1Nul n’ignore la passion qu’éprouvait Jules Verne pour la géographie. Elle est attestée dès les origines, lorsque son éditeur Pierre-Jules Hetzel lui demande de suppléer Lavallée, malade, pour terminer à sa place la Géographie illustrée de la France et de ses colonies. Verne souligne alors la dimension romanesque de l’exercice : « Je travaille comme un bien heureux. Je mords dur à la Géographie de la France, et, vrai, cela m’amuse beaucoup à faire. Vous ne me croyez peut-être pas, mais c’est la vérité. Je me passionne comme pour un roman, ni plus ni moins [1]. » Quand Hetzel, en 1866, définit dans l’« Avertissement de l’éditeur » placé en tête des Voyages et aventures du capitaine Hatteras la poétique de ce qui deviendra l’ensemble des Voyages extraordinaires, c’est la géographie qu’il place logiquement en tête du projet, conformément aux caractéristiques principales de Cinq semaines en ballon, publié quelque temps plus tôt : « Son but est, en effet, de résumer toutes les connaissances géographiques, géologiques, physiques, astronomiques, amassées par la science moderne […] [2] ». Il faut attendre cependant 1884 pour voir Verne revendiquer explicitement son ambition : écrire un « roman géographique [3] ».
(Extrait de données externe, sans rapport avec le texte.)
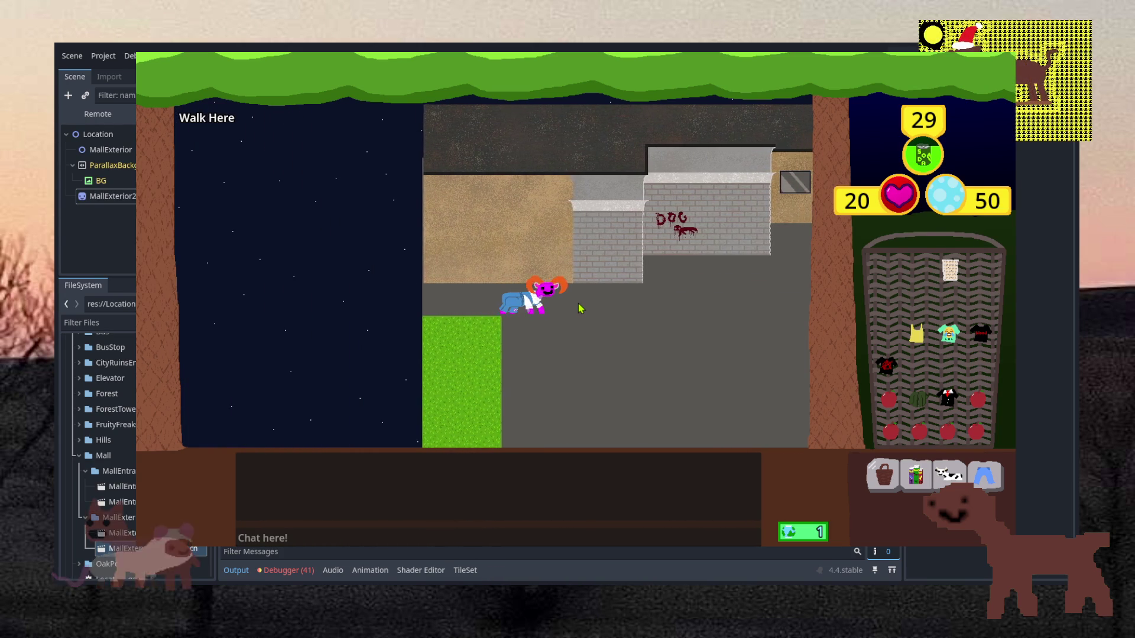
pyautogui.click(579, 307)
2Cette passion pour la géographie constitue un geste politique fort. Après la défaite de 1870, lorsque la Troisième République s’impose, l’une de ses priorités réside dans le développement de l’instruction et de la scolarisation. De nouvelles matières font alors leur apparition systématique à tous les niveaux d’enseignement. C’est le cas, notamment, de la géographie, à laquelle une large place est accordée dans les programmes scolaires [4]. L’enseignement de la géographie est un sujet républicain, et c’est une forme de modernité politique que revendique Verne lorsqu’il la place au cœur de son propos.
3Le roman géographique prend par ailleurs tout son sens face au roman historique qui a tenu une si large place dans les décennies romantiques. Jean-Marie Seillan a admirablement montré comment le roman de Verne s’écrit contre le modèle de Dumas ; comment son roman géographique consiste en un changement décisif de paradigme ; la distance temporelle se mue en distance géographique : au roman de l’autrefois-ici succède le roman de l’aujourd’hui-ailleurs ; la transmission inhérente au roman historique est remplacée par l’appétit de découverte et d’exploration [5].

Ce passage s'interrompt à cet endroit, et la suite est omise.